Aber ich schweife ab... Was ich sagen wollte ist, dass mein Patenonkel Eure Mutter früher, noch bevor die Revolution ausgebrochen war, heiraten wollte. Aber Lady Oscar hatte ihn abgewiesen und später hieß es, dass sie bei dem Sturm auf die Bastille gefallen sei. Das war ein sehr bittere Schlag für ihn und gestern traff er Euch. Er will Euch an ihrer Stelle zu Frau nehmen, weil Ihr ihr Abbild seid... Ich werde mein Bestes tun, um das zu verhindern und bitte Euch, dieses Schreiben zu vernichten.

Euer treuer Freund, Philippe.

 

Emilie stockte der Atem. Ihre Fragen waren beantwortet. Abscheu gegenüber Girodel keimte in ihr auf, aber mit ihm auch die Hoffnung, dass noch nicht alles verloren war. Sie drückte das Papier an ihre Brust und dachte über alles Mögliche nach.

 

Die Flammen der Kerzen flackerten und spiegelten sich in ihren blauen Augen. Ob sie wollte oder nicht, aber sie musste das Schreiben vernichten. Zögerlich streckte sie ihren Arm und hielt eine Ecke des Papiers an der Flamme. Sofort loderten die Flammen auf und das Papier brannte.

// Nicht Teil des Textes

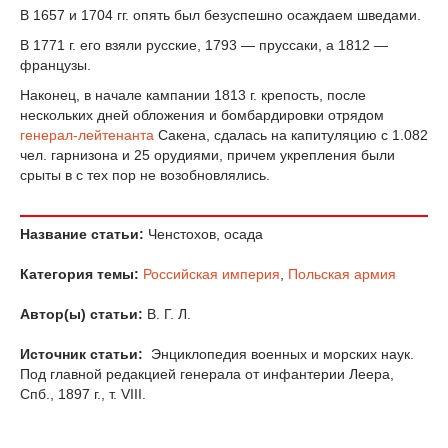
В 1657 и 1704 гг. опять был безуспешно осаждаем шведами.
В 1771 г. его взяли русские, 1793 — пруссаки, a 1812 —
французы.
Наконец, в начале кампании 1813 г. крепость, после
нескольких дней обложения и бомбардировки отрядом
генерал-лейтенанта
Сакена, сдалась на капитуляцию с 1.082
чел. гарнизона и 25 орудиями, причем укрепления были
срыты в с тех пор не возобновлялись.
Название статьи:
Ченстохов, осада
Категория темы:
Российская империя
,
Польская армия
Автор(ы) статьи:
В. Г. Л.
Источник статьи:
Энциклопедия военных и морских наук.
Под главной редакцией генерала от инфантерии Леера,
Спб., 1897 г., т. VIII.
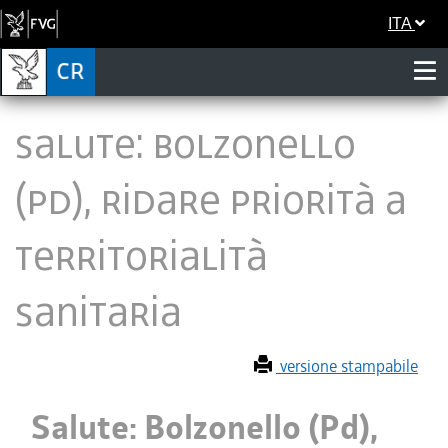
ITA
Salute: Bolzonello
(Pd), ridare priorità a
territorialità
sanitaria
versione stampabile
Salute: Bolzonello (Pd),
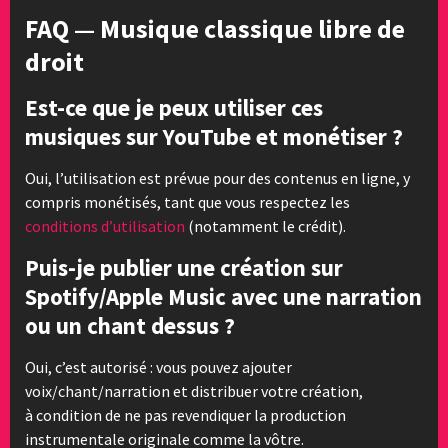
FAQ — Musique classique libre de
droit
Est-ce que je peux utiliser ces
musiques sur YouTube et monétiser ?
Oui, l’utilisation est prévue pour des contenus en ligne, y
compris monétisés, tant que vous respectez les
conditions d’utilisation
(notamment le crédit).
Puis-je publier une création sur
Spotify/Apple Music avec une narration
ou un chant dessus ?
Oui, c’est autorisé : vous pouvez ajouter
voix/chant/narration et distribuer votre création,
à condition de ne pas revendiquer la production
instrumentale originale comme la vôtre.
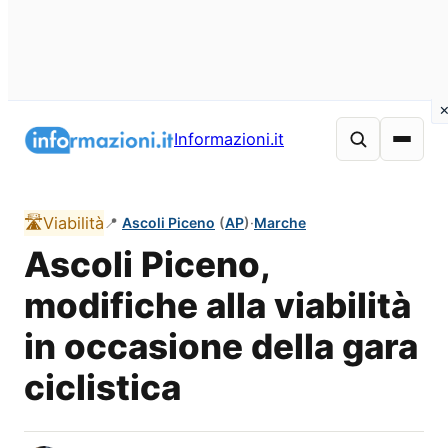
Vai
al
Informazioni.it
contenuto
🛣️
Viabilità
📍
Ascoli Piceno
(
AP
)
·
Marche
Ascoli Piceno,
modifiche alla viabilità
in occasione della gara
ciclistica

Während sie den Flammen bei ihrem vernichtenden Werk zusah, kam Emilie ein Einfall. Sie nahm schnell den Kerzenständer und trug ihn ans Fenster.

Das brennende Papier legte sie unter den Vorhängen und das obere Teil zündete sie mit der Kerze an. Der Stoff qualmte und fing Feuer.

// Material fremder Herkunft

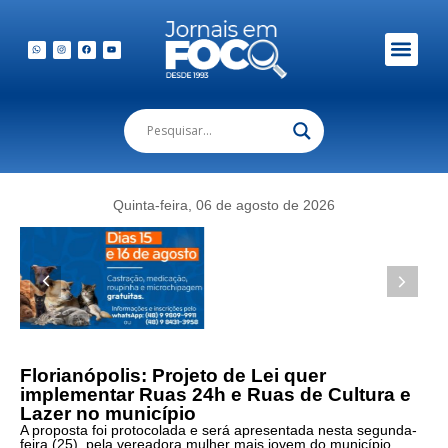
Em Foco Podc
Publicações Legais
Quinta-feira, 06 de agosto de 2026
Florianópolis: Projeto de Lei quer
implementar Ruas 24h e Ruas de Cultura e
Lazer no município
A proposta foi protocolada e será apresentada nesta segunda-
feira (25), pela vereadora mulher mais jovem do município,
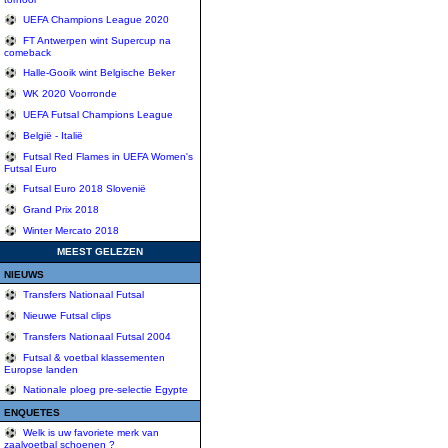
UEFA Champions League 2020
FT Antwerpen wint Supercup na
comeback
Halle-Gooik wint Belgische Beker
WK 2020 Voorronde
UEFA Futsal Champions League
België - Italië
Futsal Red Flames in UEFA Women's
Futsal Euro
Futsal Euro 2018 Slovenië
Grand Prix 2018
Winter Mercato 2018
MEEST GELEZEN
NIEUWS
Transfers Nationaal Futsal
Nieuwe Futsal clips
Transfers Nationaal Futsal 2004
Futsal & voetbal klassementen
Europse landen
Nationale ploeg pre-selectie Egypte
ENQUETES
Welk is uw favoriete merk van
zaalvoetbal schoenen ?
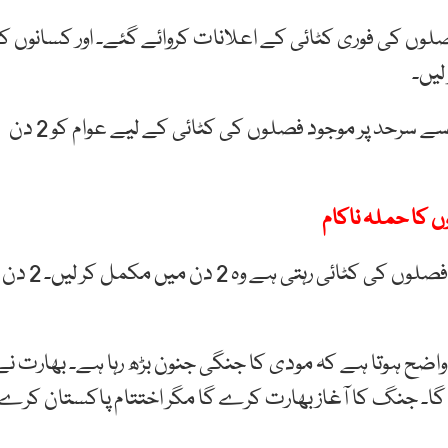
لوں کی فوری کٹائی کے اعلانات کروائے گئے۔ اور کسانوں کو
بھارت کی بارڈر سکیورٹی فورس (بی ایس ایف) کی جانب سے سرحد پر موجود فصلوں کی کٹائی کے لیے عوام کو 2 دن
ں کا حملہ ناکام
بی ایس ایف کی طرف سے اعلان کیا گیا ہے کہ جن کی فصلوں کی کٹائی رہتی ہے وہ 2 دن میں مکمل کر لیں۔ 2 دن
ضح ہوتا ہے کہ مودی کا جنگی جنون بڑھ رہا ہے۔ بھارت نے
ے گا۔ جنگ کا آغاز بھارت کرے گا مگر اختتام پاکستان کرے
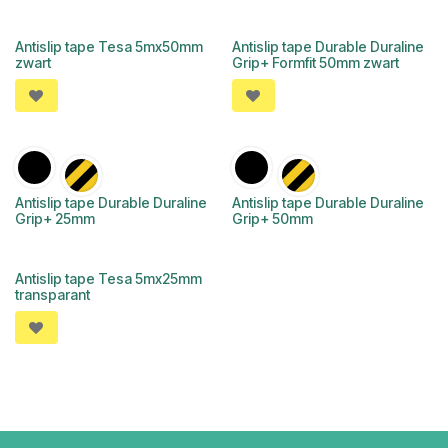
Antislip tape Tesa 5mx50mm
Antislip tape Durable Duraline
zwart
Grip+ Formfit 50mm zwart
Antislip tape Durable Duraline
Antislip tape Durable Duraline
Grip+ 25mm
Grip+ 50mm
Antislip tape Tesa 5mx25mm
transparant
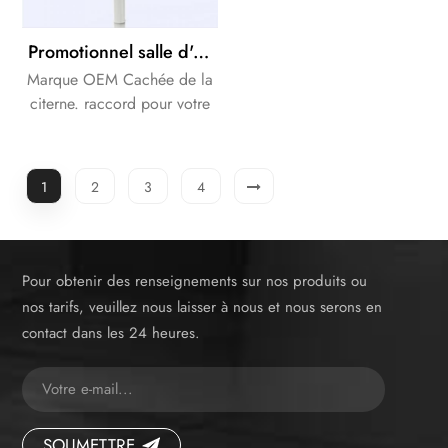
Promotionnel salle d'eau raccord de réservoir en plastique de toilette caché Citerne
Marque OEM Cachée de la
citerne. raccord pour votre
Toilette.
1
2
3
4
Pour obtenir des renseignements sur nos produits ou
nos tarifs, veuillez nous laisser à nous et nous serons en
contact dans les 24 heures.
SOUMETTRE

„Es brennt!“, schrie Emilie panisch und eilte zur Tür. Diese wurde gleich aufgerissen, alle Wachmänner von draußen stürmten herein und versuchten das Feuer zu löschen. Emilie nutzte das aus und hastete aus dem Zimmer.

 

Im langen Korridor suchte sie nach einem Ausgang und blieb an einer Nische stehen. Jemand packte sie von hinten und bevor sie aufschreien konnte, wurde ihr Mund mit der Hand festgehalten. „Bitte schreit nicht, ich bin es, Philippe...“, hörte sie ein vertrautes Flüstern im Ohr und entspannte sich ein wenig. „Ich bin froh, dass Euch die Flucht gelungen ist, aber es ist trotzdem zu gefährlich für Euch hier...“ Er lockerte seinen Griff und Emilie drehte sich um.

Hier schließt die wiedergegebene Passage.